Es rara la naturalidad con la que algunos siguen saltando fuera de cualquier espacio común y cómo las verdades de la tribu son inmunes a cualquier criterio medianamente racional. “Si soy candidato a la investidura, dejaré el exilio definitivamente para asistir al pleno”, ha dicho el expresident. Ese es y no otro su inane programa político, pero qué más da. Y no es muy difícil ver que la actual relación de fuerzas parlamentarias está condicionada por los resultados de los futuros comicios catalanes.

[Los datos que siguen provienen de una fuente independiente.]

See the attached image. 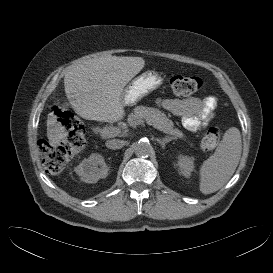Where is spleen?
<instances>
[{"label":"spleen","instance_id":"obj_1","mask_svg":"<svg viewBox=\"0 0 273 273\" xmlns=\"http://www.w3.org/2000/svg\"><path fill=\"white\" fill-rule=\"evenodd\" d=\"M242 152L240 131L229 128L215 153L205 160L199 170V189L203 194L219 190L235 172Z\"/></svg>","mask_w":273,"mask_h":273}]
</instances>
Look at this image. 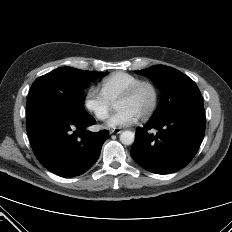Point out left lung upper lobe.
Instances as JSON below:
<instances>
[{"label": "left lung upper lobe", "instance_id": "left-lung-upper-lobe-1", "mask_svg": "<svg viewBox=\"0 0 232 232\" xmlns=\"http://www.w3.org/2000/svg\"><path fill=\"white\" fill-rule=\"evenodd\" d=\"M137 74L150 77L157 83L163 93L159 105L151 118H159L171 109L201 98L196 83L184 73L165 65H154L150 68L136 71Z\"/></svg>", "mask_w": 232, "mask_h": 232}]
</instances>
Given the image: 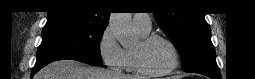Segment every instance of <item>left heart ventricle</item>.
Instances as JSON below:
<instances>
[{
  "instance_id": "obj_1",
  "label": "left heart ventricle",
  "mask_w": 255,
  "mask_h": 79,
  "mask_svg": "<svg viewBox=\"0 0 255 79\" xmlns=\"http://www.w3.org/2000/svg\"><path fill=\"white\" fill-rule=\"evenodd\" d=\"M138 46L139 44L136 47ZM172 57L170 47L160 39L154 40L143 49L144 63L152 71L167 69L172 63Z\"/></svg>"
}]
</instances>
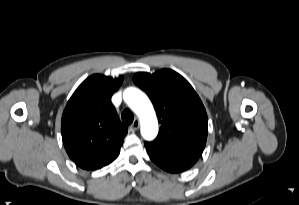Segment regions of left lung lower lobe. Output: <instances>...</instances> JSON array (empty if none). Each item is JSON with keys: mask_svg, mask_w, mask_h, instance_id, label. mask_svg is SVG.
<instances>
[{"mask_svg": "<svg viewBox=\"0 0 299 205\" xmlns=\"http://www.w3.org/2000/svg\"><path fill=\"white\" fill-rule=\"evenodd\" d=\"M205 144L177 138L145 142L151 160L170 173H179L192 167L201 156Z\"/></svg>", "mask_w": 299, "mask_h": 205, "instance_id": "obj_1", "label": "left lung lower lobe"}]
</instances>
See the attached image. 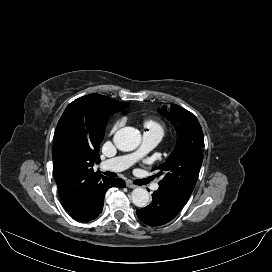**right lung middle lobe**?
<instances>
[{"instance_id": "dd1d6c3e", "label": "right lung middle lobe", "mask_w": 272, "mask_h": 272, "mask_svg": "<svg viewBox=\"0 0 272 272\" xmlns=\"http://www.w3.org/2000/svg\"><path fill=\"white\" fill-rule=\"evenodd\" d=\"M116 112H118V111H110V112H108V113L105 115V117L102 119V121H101V128H102L103 131H104L105 127H106L107 121L109 120L110 116H111L112 114L116 113Z\"/></svg>"}]
</instances>
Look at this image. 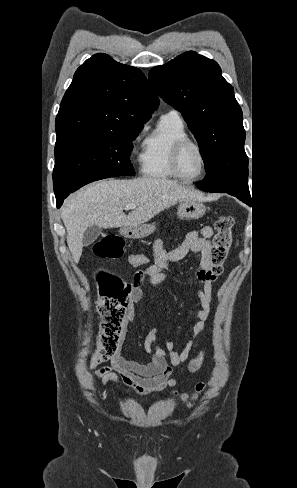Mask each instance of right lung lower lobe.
<instances>
[{"label": "right lung lower lobe", "instance_id": "obj_1", "mask_svg": "<svg viewBox=\"0 0 297 488\" xmlns=\"http://www.w3.org/2000/svg\"><path fill=\"white\" fill-rule=\"evenodd\" d=\"M66 197H67V196L56 198V201H57V208H59V207L62 205V203H63V201H64V199H65Z\"/></svg>", "mask_w": 297, "mask_h": 488}]
</instances>
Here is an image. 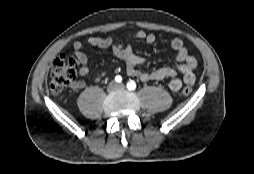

Si las elecciones gallegas eran una prueba de fuego para Feijóo, la misma lógica permite afirmar que, esta vez quienes se la juegan son Sánchez y Puigdemont: los demás son meros figurantes.
Si la derrota de Puigdemont es dura ―y el PSC debería aprovechar que la mayoría de la sociedad catalana rechaza ya la vía unilateral que propone nuestro particular quinto beatle en su exilio de oro―, este se lo cobrará a La Moncloa con inquina. Nadie puede engañarse: un Gobierno con Esquerra y el PSC hará que Junts se vuelva aún más hostil. ¿Y un Gobierno con Junts? No parece posible, pero quién sabe. Tal vez Puigdemont y sus votantes escapen a una visión convencional de la política. Quizá sus incentivos, su estilo, su lenguaje conecten de veras con alguna necesidad sentimental que haríamos mal en despreciar o desdeñar. Pero hay otras preguntas que no acabamos de atrevernos a hacer: ¿qué cambiará realmente? ¿Seguiremos obligados a elegir una identidad cerrada empujados por el lenguaje del poder? ¿Dónde estaremos dentro de cinco o diez años? ¿Seguirá paralizada nuestra política bajo el influjo del eterno retorno del procés?